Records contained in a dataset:
---+---

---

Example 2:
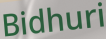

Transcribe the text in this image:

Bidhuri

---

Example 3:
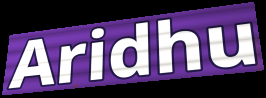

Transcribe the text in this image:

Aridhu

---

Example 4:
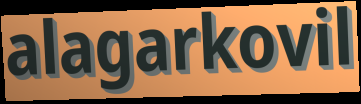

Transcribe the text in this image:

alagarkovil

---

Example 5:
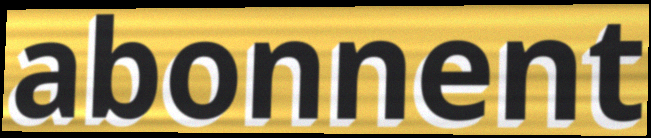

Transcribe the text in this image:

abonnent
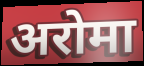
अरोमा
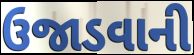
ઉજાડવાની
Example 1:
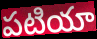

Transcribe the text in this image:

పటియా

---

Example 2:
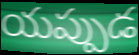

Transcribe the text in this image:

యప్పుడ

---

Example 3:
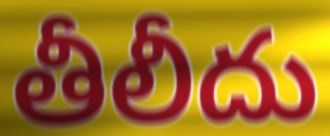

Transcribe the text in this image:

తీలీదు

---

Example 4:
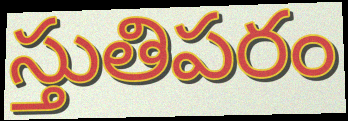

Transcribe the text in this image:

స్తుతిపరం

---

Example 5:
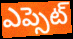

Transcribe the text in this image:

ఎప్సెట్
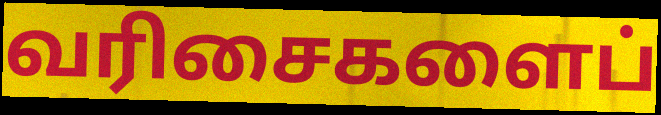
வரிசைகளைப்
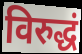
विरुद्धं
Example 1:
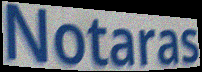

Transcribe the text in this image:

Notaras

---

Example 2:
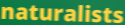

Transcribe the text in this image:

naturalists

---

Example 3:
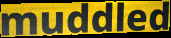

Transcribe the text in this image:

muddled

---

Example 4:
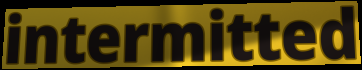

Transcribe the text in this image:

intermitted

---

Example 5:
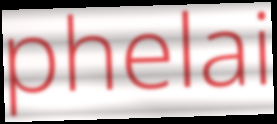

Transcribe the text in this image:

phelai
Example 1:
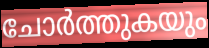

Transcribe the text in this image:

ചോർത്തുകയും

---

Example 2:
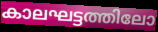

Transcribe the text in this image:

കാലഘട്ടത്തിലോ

---+---

- WORK REQUEST -
Drop the pictures and copy the data exactly.

- ANSWER TO THIS PROBLEM -
---

Example 2:

Transcribe the text in this image:

Bidhuri

---

Example 3:

Transcribe the text in this image:

Aridhu

---

Example 4:

Transcribe the text in this image:

alagarkovil

---

Example 5:

Transcribe the text in this image:

abonnent
अरोमा
ઉજાડવાની
Example 1:

Transcribe the text in this image:

పటియా

---

Example 2:

Transcribe the text in this image:

యప్పుడ

---

Example 3:

Transcribe the text in this image:

తీలీదు

---

Example 4:

Transcribe the text in this image:

స్తుతిపరం

---

Example 5:

Transcribe the text in this image:

ఎప్సెట్
வரிசைகளைப்
विरुद्धं
Example 1:

Transcribe the text in this image:

Notaras

---

Example 2:

Transcribe the text in this image:

naturalists

---

Example 3:

Transcribe the text in this image:

muddled

---

Example 4:

Transcribe the text in this image:

intermitted

---

Example 5:

Transcribe the text in this image:

phelai
Example 1:

Transcribe the text in this image:

ചോർത്തുകയും

---

Example 2:

Transcribe the text in this image:

കാലഘട്ടത്തിലോ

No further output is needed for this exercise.